Provide code and answer.
Prompt and question: using the variables stfdem and gndr, answer the following: on average, who is more dissastified with democracy in Italy, men or women? Explain while referring to the output generated.
Info on variable here: https://ess.sikt.no/en/variable/query/stfdem/page/1
italy_data <- ess %>%
filter(cntry == "IT")
# Convert gender and stfdem
italy_data <- italy_data %>%
mutate(
gndr = case_when(
gndr == 1 ~ "Male",
gndr == 2 ~ "Female",
TRUE ~ as.character(gndr)
),
stfdem = ifelse(stfdem %in% c(77, 88), NA, stfdem) # Convert stfdem values
)
italy_data$gndr[italy_data$gndr%in%9]<- NA
# Compute average of stfdem by gender
means_by_gender <- italy_data %>%
group_by(gndr) %>%
summarize(lrscale = mean(lrscale, na.rm = TRUE))
print(means_by_gender)
## # A tibble: 3 × 2
## gndr lrscale
## <chr> <dbl>
## 1 Female 28.3
## 2 Male 24.3
## 3 <NA> 22.2
Ans: On average, women are more dissatisfied with democracy in Italy.
Provide code and answer.
Prompt: Interpret the boxplot graph of stfedu and stfhlth that we generated already: according to ESS data, would we say that the median French person is more satisfied with the education system or health services?

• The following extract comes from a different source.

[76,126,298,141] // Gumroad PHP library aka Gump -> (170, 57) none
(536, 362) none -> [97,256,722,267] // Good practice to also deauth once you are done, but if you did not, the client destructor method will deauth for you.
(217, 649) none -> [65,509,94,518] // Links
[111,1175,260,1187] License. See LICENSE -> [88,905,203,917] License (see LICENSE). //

Explain.
Change the boxplot graph: provide the code to change some of the key labels: (1) Change the title to: Boxplot of satisfaction with the state of education vs. health services; (2) Remove the x-axis label; (3) Change the y-axis label to: Satisfaction (0-10).
Hint: copy the boxplot code above and just replace or cut what is asked.
france_data <- ess %>%
filter(cntry == "FR")
france_data %>%
# Setting values to NA
mutate(stfedu = ifelse(stfedu %in% c(77, 88, 99), NA, stfedu),
stfhlth = ifelse(stfhlth %in% c(77, 88, 99), NA, stfhlth)) %>%
# Reshaping the data
select(stfedu, stfhlth) %>%
gather(variable, value, c(stfedu, stfhlth)) %>%
# Creating the boxplot
ggplot(aes(x = variable, y = value)) +
geom_boxplot() +
labs(y = "Sastifaction(0-10)", title = "Boxplot of sastifaction with the state of education vs. health services") +
theme_minimal()
## Warning: Removed 364 rows containing non-finite values (`stat_boxplot()`).
Ans: The median French person is more satisfied with health services as the level of satisfaction on a scale of 0-10 is higher for health services than the education system.